Working Through Marriage As An Alternative To Divorce

Working Through Marriage As An Alternative To Divorce

Posted by Rebecca Dziobon , on June 08, 2012 at 12:00 Be the first to comment on this story

Rebecca Dziobon of Charles Russell LLP suggests it may be best to work things out rather than leaping towards divorce.

It was recently reported that Barack and Michelle Obama were on the cusp of divorce in 2000. Since then they have admitted that they went through a rough patch but that after working things through, their marriage is now stronger than ever. 

A recent survey compiled by the EU's Eurostat statistical office revealed that Britain has the highest divorce rates in the European Union. 

This begs the question: why? Do couples leap into marriage without understanding the full implications of the lifetime commitment that it entails? Are couples so swept up in the fairy-tale culture portrayed in the media that when a marriage gets tricky they cast around for the nearest exit and / or for the next romance rather than putting in the effort to work through any problems with their partner? Are couples lacking in the emotional literacy to communicate effectively about their relationships, particularly in times of difficulty? Do some spouses see the “D-word” as a means of exacting revenge on their other half? The divorce market is booming with entrepreneurs cashing in – for example, “divorce hotels” in The Netherlands and US offer quickie divorces over a three day weekend stay. 

However, divorce is not an easy route. It polarises couples, which is particularly difficult when civility and dignity should be preserved as much as possible for the benefit of any children involved. Unless the couple is happy to wait for two years or more to divorce, one party must commence divorce proceedings by "blaming" the other for the marriage breakdown citing instances of their unreasonable behaviour or adultery in the divorce papers. This, unfortunately, is not the most conducive start to amicable negotiations about arrangements for children and/or finances. It is not a matter of simply citing "irreconcilable differences" and leaving it at that as many spouses think.  

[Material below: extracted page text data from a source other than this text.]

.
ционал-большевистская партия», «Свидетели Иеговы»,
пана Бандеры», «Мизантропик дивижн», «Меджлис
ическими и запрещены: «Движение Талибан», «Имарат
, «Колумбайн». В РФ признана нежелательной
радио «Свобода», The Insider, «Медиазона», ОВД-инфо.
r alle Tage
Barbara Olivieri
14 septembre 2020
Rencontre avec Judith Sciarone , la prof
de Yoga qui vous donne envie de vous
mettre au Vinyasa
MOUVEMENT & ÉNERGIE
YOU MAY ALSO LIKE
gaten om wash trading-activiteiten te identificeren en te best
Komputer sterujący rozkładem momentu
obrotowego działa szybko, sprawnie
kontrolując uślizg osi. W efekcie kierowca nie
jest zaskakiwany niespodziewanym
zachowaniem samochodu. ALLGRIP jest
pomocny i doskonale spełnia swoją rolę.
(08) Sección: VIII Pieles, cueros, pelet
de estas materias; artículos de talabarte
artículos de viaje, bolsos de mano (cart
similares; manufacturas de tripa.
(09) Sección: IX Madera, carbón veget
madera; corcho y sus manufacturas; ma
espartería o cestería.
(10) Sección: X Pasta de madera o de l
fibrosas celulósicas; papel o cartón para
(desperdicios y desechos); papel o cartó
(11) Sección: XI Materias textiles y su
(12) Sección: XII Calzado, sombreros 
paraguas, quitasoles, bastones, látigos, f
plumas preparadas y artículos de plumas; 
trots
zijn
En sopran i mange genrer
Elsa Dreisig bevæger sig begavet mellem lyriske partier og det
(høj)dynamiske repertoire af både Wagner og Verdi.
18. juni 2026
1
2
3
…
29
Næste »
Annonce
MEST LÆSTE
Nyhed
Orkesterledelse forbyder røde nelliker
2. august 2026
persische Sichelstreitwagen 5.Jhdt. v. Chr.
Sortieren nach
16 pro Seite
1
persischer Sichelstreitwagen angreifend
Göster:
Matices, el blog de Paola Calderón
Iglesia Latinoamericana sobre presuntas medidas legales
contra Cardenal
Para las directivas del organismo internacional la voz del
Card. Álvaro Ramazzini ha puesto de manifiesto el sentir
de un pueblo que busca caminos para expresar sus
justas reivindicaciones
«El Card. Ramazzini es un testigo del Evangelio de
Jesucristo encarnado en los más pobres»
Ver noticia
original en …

Recent data suggests that the average cost of a divorce is £40,000 each side in London and £13,000 elsewhere in the UK. Then, of course, there are the emotional costs involved not only to the divorcing couple themselves, but their children and wider family members who are often reluctantly lined up on either party’s “side” having been enmeshed in the couples lives for the duration of the relationship. 

And yet divorce is often the first option that spouses consider when their relationship breaks down. It should not however, be seen as the only option. 

Alternatives To Divorce 

  • Not getting married in the first place. Cohabitation is on the increase as it has become more socially acceptable to live together and parent children outside of marriage. However, people living together should consider the financial implications of the relationship breaking down as these can seem unfair, particularly after a long and committed relationship involving children. The financial consequences of the relationship breakdown can, however, be regulated by a cohabitation agreement. 
    Parties who do marry should consider the financial implications that marriage brings at the outset, however unromantic that may seem, and consider whether a pre-nup is appropriate. 

  • Relationship counselling to salvage the relationship, preferably before positions become entrenched and communication too strained or, at worst, non-existent. Relate provide useful information about the services they can provide on their website www.relate.org.uk. Trained relationship counsellors meet with the parties to find out what they wish to achieve and work with them to achieve the goals. Making the initial contact with the service can be daunting. However, once made, the majority of their clients report that it is one of the best moves they ever made. Even if reconciliation is not possible, Relate can assist the parties in communicating during the relationship breakdown and with any children of the family. It is worth noting that a large percentage of people who separate report that, with hindsight, there were things they could have done to prevent the breakup and wished they had done more to save their marriage. 

  • In addition, spouses may like to consider whether family therapy would be beneficial both to themselves and the wider family. Therapists can work with individuals, the couple and/or the children as well as with third parties such as doctors and teachers to facilitate communication and change. Further information can be found on the website for the Association of Family Therapists and Systemic Practice at www.aft.org.uk

  • Separation. Whilst there is no such thing as a “legal separation” – it is a matter of fact as to whether you live together or not – it may be a good idea to live apart not only to preserve civility and to save on legal and emotional costs, but for other reasons. For example, it may give the couple the breathing space required to gain perspective on the difficulties in the relationship and could provide a forum to build better communication between them with a view to reconciling. If a reconciliation is not possible, then it may be of financial benefit for one party to remain a spouse (for example, for pension reasons or for tax reasons). The nuts and bolts of the finances and children-related matters can be resolved by the parties either direct, with the aid of third parties such as mediators, or through solicitors. The agreement reached can then be embodied in a written separation agreement. It should be noted, however, that such agreements are not legally binding and can be set aside by the Court in any subsequent divorce proceedings. 

  • Even if a party considers that they are probably going to go down the divorce route, they may wish to consider whether to ask the Child Maintenance Enforcement Commission (formerly the CSA) to assess and collect child maintenance to alleviate the immediate financial burden upon initial separation. 

Rebecca Dziobon is a Solicitor at Charles Russell LLP.